In math class, students must randomly draw a card that contains an equation that they must graph on the board.
If the cards contain the equations 2y = 4x + 2, x(x + 1) = 0, 2x + y = 0, x = 2y , x2 + 1 = 0, and y - 2x = 0, then what is the probability that a student will graph a line whose slope is 2?
I see 6 equations.
Of those only one has a slope of 2
mmmhhh?
To determine the probability that a student will graph a line whose slope is 2, we need to find the number of equations with a slope of 2 and divide it by the total number of equations given.
Let's analyze each equation one by one, checking if they have a slope of 2:
1. 2y = 4x + 2
This equation can be rewritten in slope-intercept form as y = 2x + 1.
The slope of this line is 2, so it satisfies the condition.
2. x(x + 1) = 0
This equation is not in slope-intercept form, but we can solve it to find the slope.
By factoring, we get x(x + 1) = 0 → x = 0 or x = -1.
Neither solution has a slope of 2, so it does not satisfy the condition.
3. 2x + y = 0
Rewriting this equation in slope-intercept form, we have y = -2x.
The slope of this line is -2, not 2.
4. x = 2y
This equation can be rewritten as y = (1/2)x.
The slope is 1/2, not 2.
5. x^2 + 1 = 0
This equation is not linear and cannot be graphed as a line, so it is not relevant to our calculation.
6. y - 2x = 0
Rewriting this equation in slope-intercept form, we have y = 2x.
The slope of this line is 2, so it satisfies the condition.
Out of the six equations, two of them have a slope of 2: 2y = 4x + 2 and y - 2x = 0.

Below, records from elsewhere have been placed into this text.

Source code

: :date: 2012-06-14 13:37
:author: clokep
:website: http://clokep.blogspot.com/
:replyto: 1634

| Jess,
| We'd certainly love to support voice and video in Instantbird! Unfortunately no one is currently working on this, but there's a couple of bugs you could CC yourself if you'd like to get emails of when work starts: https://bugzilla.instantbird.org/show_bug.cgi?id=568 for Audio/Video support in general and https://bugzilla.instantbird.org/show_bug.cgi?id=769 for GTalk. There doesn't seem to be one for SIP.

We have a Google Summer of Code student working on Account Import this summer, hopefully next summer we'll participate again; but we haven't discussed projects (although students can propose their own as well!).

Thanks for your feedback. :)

Therefore, the probability that a student will graph a line whose slope is 2 is 2/6, which simplifies to 1/3 or approximately 0.333.

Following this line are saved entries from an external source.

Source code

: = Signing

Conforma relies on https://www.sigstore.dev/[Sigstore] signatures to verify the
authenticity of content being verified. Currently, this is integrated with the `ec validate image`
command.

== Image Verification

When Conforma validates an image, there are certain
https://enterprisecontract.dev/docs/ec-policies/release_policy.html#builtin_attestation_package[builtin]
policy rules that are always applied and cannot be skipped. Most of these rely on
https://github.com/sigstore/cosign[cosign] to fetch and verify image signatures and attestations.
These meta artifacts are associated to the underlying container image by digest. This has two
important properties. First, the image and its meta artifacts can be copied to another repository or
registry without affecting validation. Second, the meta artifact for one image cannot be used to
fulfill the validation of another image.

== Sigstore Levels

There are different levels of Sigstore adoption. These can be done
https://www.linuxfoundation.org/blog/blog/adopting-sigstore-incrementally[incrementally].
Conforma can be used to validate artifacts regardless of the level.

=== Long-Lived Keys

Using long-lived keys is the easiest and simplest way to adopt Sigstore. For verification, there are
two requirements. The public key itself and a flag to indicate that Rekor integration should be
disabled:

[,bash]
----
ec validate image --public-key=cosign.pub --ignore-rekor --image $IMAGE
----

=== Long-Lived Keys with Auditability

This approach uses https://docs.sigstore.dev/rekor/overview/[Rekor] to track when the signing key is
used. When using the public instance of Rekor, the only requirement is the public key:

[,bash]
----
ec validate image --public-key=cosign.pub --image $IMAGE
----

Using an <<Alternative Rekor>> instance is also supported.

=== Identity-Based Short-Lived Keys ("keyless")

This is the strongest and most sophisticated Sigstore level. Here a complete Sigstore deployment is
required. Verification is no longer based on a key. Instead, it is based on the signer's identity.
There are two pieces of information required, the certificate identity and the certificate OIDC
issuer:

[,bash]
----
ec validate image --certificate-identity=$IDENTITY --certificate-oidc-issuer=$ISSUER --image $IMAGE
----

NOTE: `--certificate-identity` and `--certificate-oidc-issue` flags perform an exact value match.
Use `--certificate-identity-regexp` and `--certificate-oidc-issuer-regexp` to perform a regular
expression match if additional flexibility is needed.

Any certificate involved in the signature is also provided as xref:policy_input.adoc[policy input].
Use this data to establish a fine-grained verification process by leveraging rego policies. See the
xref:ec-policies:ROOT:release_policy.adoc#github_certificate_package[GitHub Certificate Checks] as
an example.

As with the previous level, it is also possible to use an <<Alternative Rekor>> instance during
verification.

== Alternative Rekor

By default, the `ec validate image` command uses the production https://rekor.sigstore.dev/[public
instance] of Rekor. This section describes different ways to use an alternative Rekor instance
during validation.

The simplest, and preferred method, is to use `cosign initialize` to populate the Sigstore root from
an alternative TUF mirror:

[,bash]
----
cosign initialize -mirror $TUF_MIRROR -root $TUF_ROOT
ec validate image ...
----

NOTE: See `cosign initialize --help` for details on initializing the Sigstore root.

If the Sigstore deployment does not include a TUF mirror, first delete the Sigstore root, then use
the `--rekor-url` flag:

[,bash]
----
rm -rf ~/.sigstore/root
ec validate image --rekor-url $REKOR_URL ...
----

To determine the probability that a student will graph a line whose slope is 2, we need to find out how many cards contain equations representing lines with a slope of 2, and then calculate the ratio between the number of favorable outcomes and the total number of possible outcomes.

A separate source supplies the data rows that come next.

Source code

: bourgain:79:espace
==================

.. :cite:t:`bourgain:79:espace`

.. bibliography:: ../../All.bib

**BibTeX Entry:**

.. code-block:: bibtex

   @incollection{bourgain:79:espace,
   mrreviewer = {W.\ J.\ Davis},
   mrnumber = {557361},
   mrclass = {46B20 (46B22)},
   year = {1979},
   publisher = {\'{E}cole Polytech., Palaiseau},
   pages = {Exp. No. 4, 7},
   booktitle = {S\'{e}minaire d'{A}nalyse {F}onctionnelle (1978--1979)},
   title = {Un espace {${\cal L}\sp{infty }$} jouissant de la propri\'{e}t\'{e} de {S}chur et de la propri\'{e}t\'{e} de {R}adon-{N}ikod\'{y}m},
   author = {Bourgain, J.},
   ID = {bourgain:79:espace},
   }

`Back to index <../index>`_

Let's analyze each equation and determine if it represents a line with a slope of 2:
1. 2y = 4x + 2
Divide both sides of the equation by 2 to put it in slope-intercept form: y = 2x + 1
The slope of this line is 2.
2. x(x + 1) = 0
This equation is quadratic, not linear. It does not represent a line with a slope of 2.
3. 2x + y = 0
Rearranging the equation to slope-intercept form: y = -2x
The slope of this line is -2, not 2.
4. x = 2y
Rearranging the equation to slope-intercept form: y = (1/2)x
The slope of this line is 1/2, not 2.
5. x^2 + 1 = 0
This equation is also quadratic, not linear. It does not represent a line with a slope of 2.
6. y - 2x = 0
Rearranging the equation to slope-intercept form: y = 2x
The slope of this line is 2.
Out of the six given equations, only two represent lines with a slope of 2: 2y = 4x + 2 and y - 2x = 0.
Therefore, the favorable outcomes are 2.
The total number of possible outcomes is 6 since there are six cards containing equations.
So, the probability that a student will randomly draw a card with an equation representing a line whose slope is 2 is 2/6 = 1/3, or approximately 0.3333.